Constance Cepko is searching for a way to keep retinal cells alive in patients with a genetic disease that kills off cells important to vision. This cross-section of diseased retina tissue shows supportive cells (green), called Müller glia, and macrophages (red) migrating into the retina (all cells in blue) to remove dying rods.
Constance Cepko remembers the day she read that a briard sheep dog had been cured of blindness by gene therapy. The dog, called Lancelot, stopped cowering in corners and acquired the elegant, floating gait of his breed.
It was 2001 and, soon after, Cepko was approached by a family whose son had been born blind. They wanted to fund her research on the retina. “They said, ‘You do basic science; is there anything that someone like you could do to help?’” she recalls. “It becomes more personal when somebody asks you, ‘What can you do to help children like our son?’”
Cepko, an HHMI investigator, had a head start. The boy's disorder lay in a spectrum of diseases marked by progressive loss of vision, and some of these diseases were caused by mutations in genes Cepko had been studying in her Harvard Medical School lab. She decided to focus on retinitis pigmentosa, a progressive disease caused by many mutations affecting at least 36 genes. Her group has now discovered that delivering a single gene called HDAC4 into the retina can save the vision of mice with the disease.
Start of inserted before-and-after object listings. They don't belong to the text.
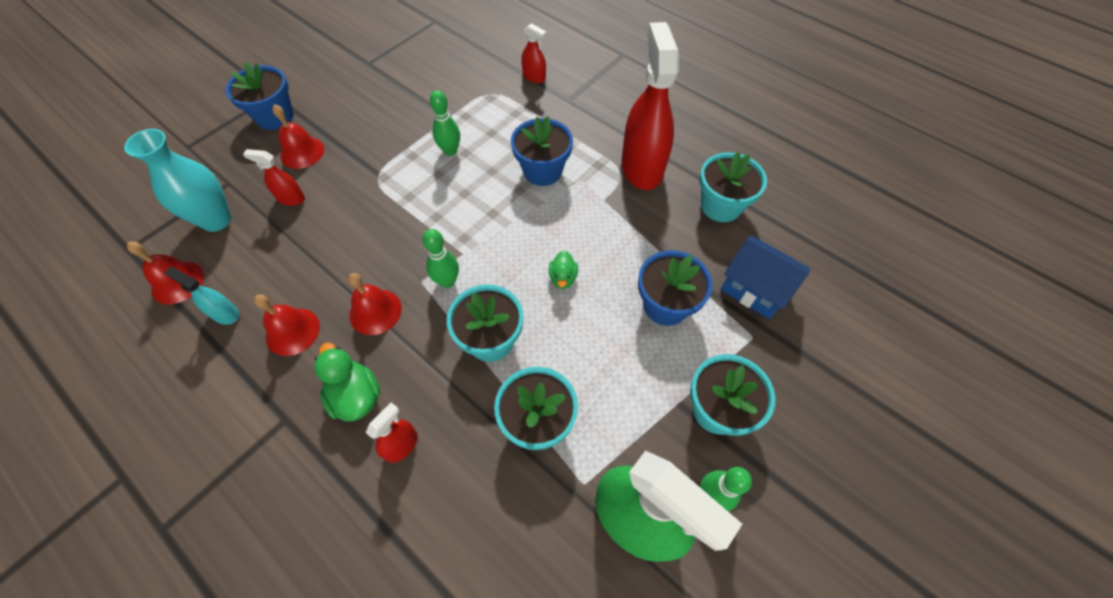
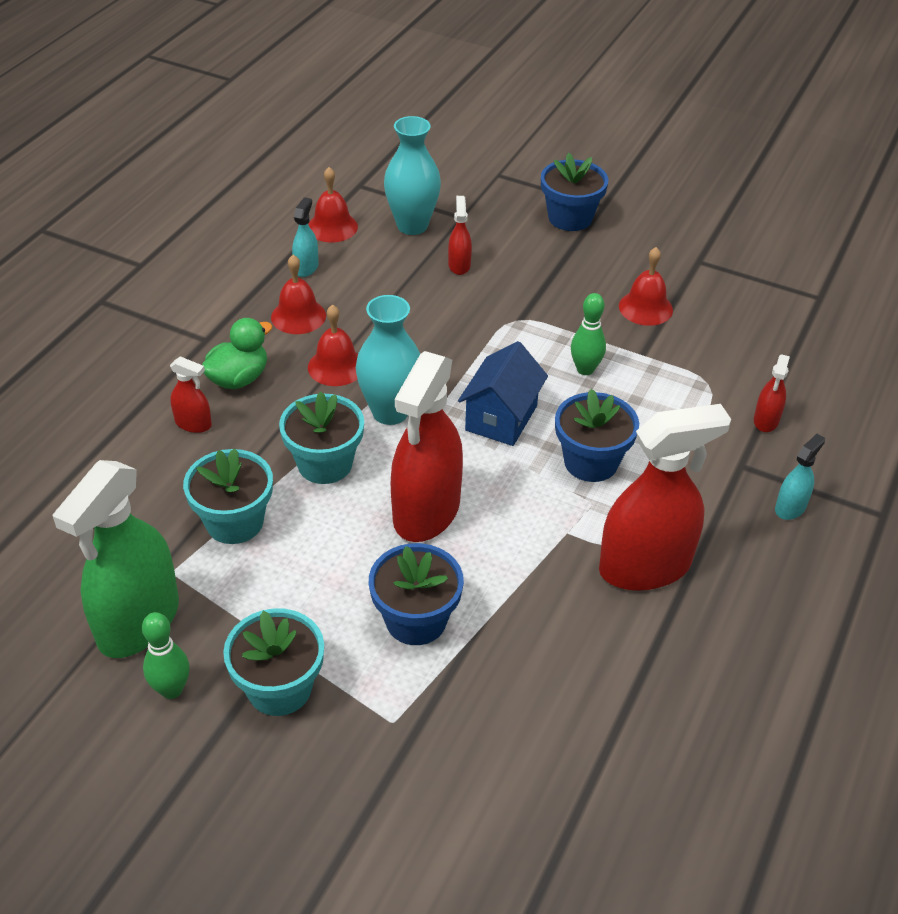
camera: 75 degrees right, 15 degrees down
red bell [272,104,324,169] -> red bell moved to [619,247,673,326]
green bowling pin [422,229,459,288] -> turquoise vase [356,295,420,425]
green duck [549,250,578,289] -> red spray bottle [391,351,463,542]
turquoise flower pot [700,152,767,222] -> none
blue house [721,236,810,319] -> blue house moved to [458,341,548,446]
none -> turquoise spray bottle [775,434,825,520]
The central portion of the human retina is packed tightly with cells—called cone photoreceptors—which are used for color and high-acuity vision. The periphery of the retina has mostly rod photoreceptors, which are used mainly to sense dim light at night. In retinitis pigmentosa, the rods die due to genetic defects, causing a loss of night and peripheral vision. Early in the disease, people can still read and recognize faces, but many lose even those abilities as they age because their cones eventually die. In hopes of solving the problem with gene therapy, Cepko wanted to know what was killing the cones.
So Cepko and Claudio Punzo, a postdoctoral fellow in her lab, compared four mouse models of retinitis pigmentosa in which vision loss occurs at different ages, from three weeks to about 18 months. For each mouse strain, Punzo determined when cones began to die, monitored changes in gene expression, and looked for similarities.
In all four models, as the cones began to die Punzo noted changes in a regulatory switch that senses the availability of nutrients. If nutrient levels drop very low, the switch tells the cell to start digesting itself—a little like burning banisters to heat a house.
The layers of rods and cones normally stay in intimate contact with each other. When the rods die, the cones may lose the connections through which they get food, Punzo and Cepko hypothesize. Or the cones may feel extra pressure from neighboring layers of cells and expend energy to maintain their structures. “Imagine 29 friends standing around you, holding up a circus tent, and next thing you know they're all gone and you're holding up the tent by yourself,” Cepko says. The scientists published their findings in the January 2009 issue of Nature Neuroscience.